=== Section Start ===

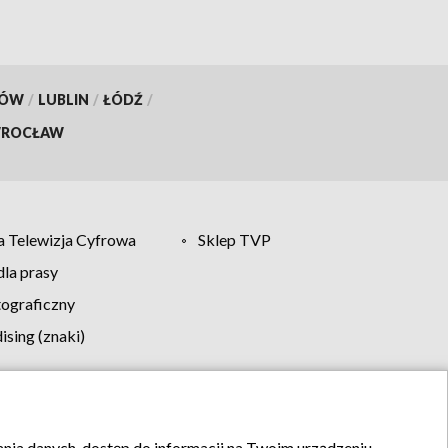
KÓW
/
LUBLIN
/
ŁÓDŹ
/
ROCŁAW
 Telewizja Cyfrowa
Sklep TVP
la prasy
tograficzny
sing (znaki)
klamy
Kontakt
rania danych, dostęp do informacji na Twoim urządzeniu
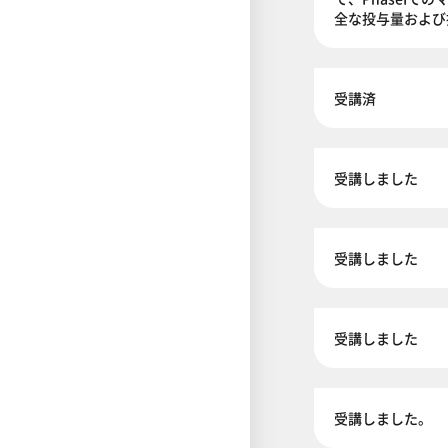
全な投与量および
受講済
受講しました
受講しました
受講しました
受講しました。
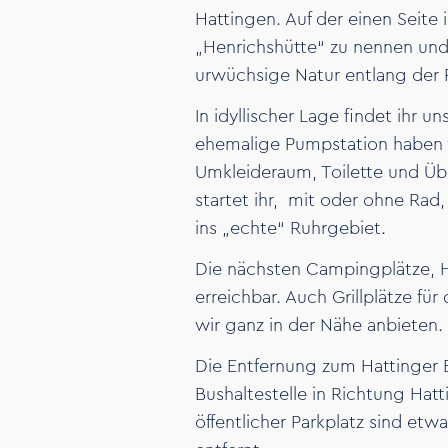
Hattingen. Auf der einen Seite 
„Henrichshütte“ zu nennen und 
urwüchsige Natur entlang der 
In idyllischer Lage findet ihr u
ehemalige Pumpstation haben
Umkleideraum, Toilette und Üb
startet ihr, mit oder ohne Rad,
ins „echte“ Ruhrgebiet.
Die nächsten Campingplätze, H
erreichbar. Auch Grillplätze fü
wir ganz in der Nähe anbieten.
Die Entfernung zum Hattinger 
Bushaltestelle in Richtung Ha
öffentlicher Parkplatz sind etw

=== Section End ===

Copy each of the lines above character for character, leaving out the pictures.

(Exercise result)
KÓW
/
LUBLIN
/
ŁÓDŹ
/
ROCŁAW
 Telewizja Cyfrowa
Sklep TVP
la prasy
tograficzny
sing (znaki)
klamy
Kontakt
rania danych, dostęp do informacji na Twoim urządzeniu
全な投与量および
受講済
受講しました
受講しました
受講しました
受講しました。
Hattingen. Auf der einen Seite 
„Henrichshütte“ zu nennen und 
urwüchsige Natur entlang der 
In idyllischer Lage findet ihr u
ehemalige Pumpstation haben
Umkleideraum, Toilette und Üb
startet ihr, mit oder ohne Rad,
ins „echte“ Ruhrgebiet.
Die nächsten Campingplätze, H
erreichbar. Auch Grillplätze fü
wir ganz in der Nähe anbieten.
Die Entfernung zum Hattinger 
Bushaltestelle in Richtung Ha
öffentlicher Parkplatz sind etw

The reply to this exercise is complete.